Pop quiz time. Halloween represents: a) A sorry indictment of the Americanisation of our culture. Whatever happened to a penny for the guy, eh? b) Sweets. c) An outfit that requires weeks of planning, which is unusual for you, as you generally can’t commit to anything more than 24 hours in advance. If you answered a), you are over 50. If you answered b), you are under 14. If you answered c), you are a millennial.
Halloween is now essentially Coachella with fake blood instead of false eyelashes. In the modern calendar, the day looms, suddenly, large. As the rites and rituals that ebbed away along with church congregations are replaced by new ones rooted in fashion, celebrity and popular culture, Halloween becomes ever more prominent. When spring comes around, we don’t make Easter bonnets any more, we make flower crowns for summer festivals. The day pumpkin spiced lattes are back at Starbucks is now bigger than Shrove Tuesday. And Halloween will soon be bigger than Christmas. At which point, we are essentially pagan again, I guess.
The rise of Halloween can be tracked in costumes. Twenty years ago, if you were going trick-or-treating, you nagged your mum into giving you an old sheet that you could cut eyeholes in, practised saying “woo-hoo” and waving your arms around a bit, and that was your “look” sorted. So low was the status of Halloween in those days that sometimes the only sheet you were allowed to chop up wasn’t even white. And you had to make do with being a floral ghost. As Halloween began to shine brighter on the radar, the date became an excuse for a party, and so the costumes became themed versions of on-the-pull outfits. Witches developed a penchant for cheap, red satin bustier tops and leery winks, and their black cats for fishnet tights and cutesy ears.
But Halloween outgrew the sexy cat. The fishnet-era Halloween costume is now dead. I mean, it’s still all over Amazon, but it is now basic, which is obviously way worse than dead. The alpha Halloween costume of the 00s is one that semaphores your close reading of the zeitgeist. So, in 2014 one went as Iris Apfel, in 2015 as Cecil the Lion and in 2016 as Beyoncé in her Lemonade dress. At its most basic, foot-soldier level, the Halloween costume simply says that you are up to date on cool box set-type viewing. Last year, that meant glasses and a frilly jumper (Barb from Stranger Things), this year it is a red cloak and a white bonnet (Offred the handmaid).

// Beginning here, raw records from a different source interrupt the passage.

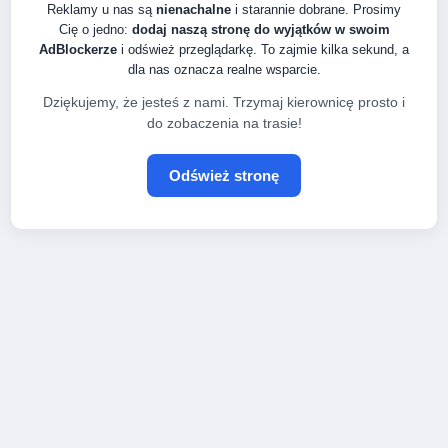
Reklamy u nas są
nienachalne
i starannie dobrane. Prosimy
Cię o jedno:
dodaj naszą stronę do wyjątków w swoim
AdBlockerze
i odśwież przeglądarkę. To zajmie kilka sekund, a
dla nas oznacza realne wsparcie.
Dziękujemy, że jesteś z nami. Trzymaj kierownicę prosto i
do zobaczenia na trasie!
Odśwież stronę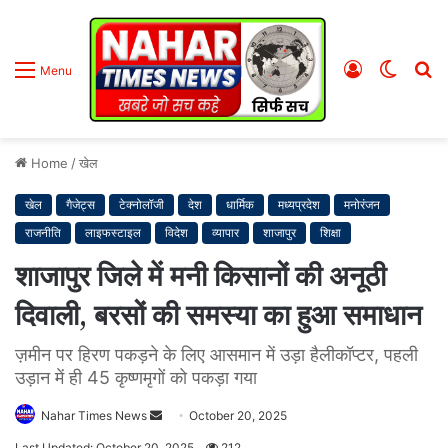
Log
Switc
S
Menu
In
skin
fo
Home
/
खेल
खेल
गैजेट्स
टेक्नोलॉजी
देश
धार्मिक
मध्यप्रदेश
मनोरंजन
राजनीति
लाइफस्टाइल
विदेश
व्यापार
शाजापुर
शिक्षा
शाजापुर जिले में मनी किसानों की अनूठी
दिवाली, बरसों की समस्या का हुआ समाधान
ज़मीन पर हिरण पकड़ने के लिए आसमान में उड़ा हैलीकॉप्टर, पहली
उड़ान में ही 45 कृष्णमृगों को पकड़ा गया
Nahar Times News
S
October 20, 2025
e
Last Updated: October 20, 2025
212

At the other extreme, it gives celebrities whose job involves endlessly reinventing their image – a new hair colour, a baby bump, whatever it takes – the ideal opportunity for a makeover. The Kardashians are major fans of a Halloween photo opportunity. In 2014, Kim as Anna Wintour with North West as André Leon Talley was just one of several costumes.
Halloween is a release valve on societal norms. We get to take a day off from good behaviour and be naughty. Or from respectability, by embracing sluttiness. So it makes sense that in the stultifying vanity of now, that release valve has become about having a chance to look unpretty. See Katy Perry as Hillary Clinton, or Emily Ratajkowski as Marge Simpson, or Liv Tyler as a bun in the oven in honour of her pregnancy. These costumes are compelling as much for the novelty of seeing women in the public eye putting red-carpet levels of effort into looking silly rather than gorgeous as they are for their originality and their humour.
There is no equivalent of the little black dress when it comes to Halloween costumes. On a holiday that celebrates pop culture, being up to date matters more than anything else. Which helps make Halloween the perfect celebration for a generation with zero attention span. Last weekend, however, invites to the Casamigos party co-hosted by George and Amal Clooney came retro-stamped with a 70s dress code. (The Casamigos do has become the Halloween party to be seen at, a kind of Los Angeles version of the White House Easter egg roll, presided over by the west coast’s first couple.) Kaia Gerber, daughter of Cindy Crawford, confirmed her new position at the top of the fashion-celebrity tree with her Elvira-from-Scarface look, which paid homage to a blue-chip, and very grown-up, style icon. Kim Kardashian came as Cher, presumably choosing from a brief shortlist compiled after Googling “hot women from the 70s who wore bra tops”.
For the rest of us, unbound by the Clooney invite, the costume options are endless. You could be Melania. Or Wonder Woman. Or Beyoncé’s birth announcement. Or Kim Jong-un. Or Salt Bae. Or Vladimir Putin. Or Paul Manafort. The one upside of a world that has gone completely mad? Halloween now makes perfect sense.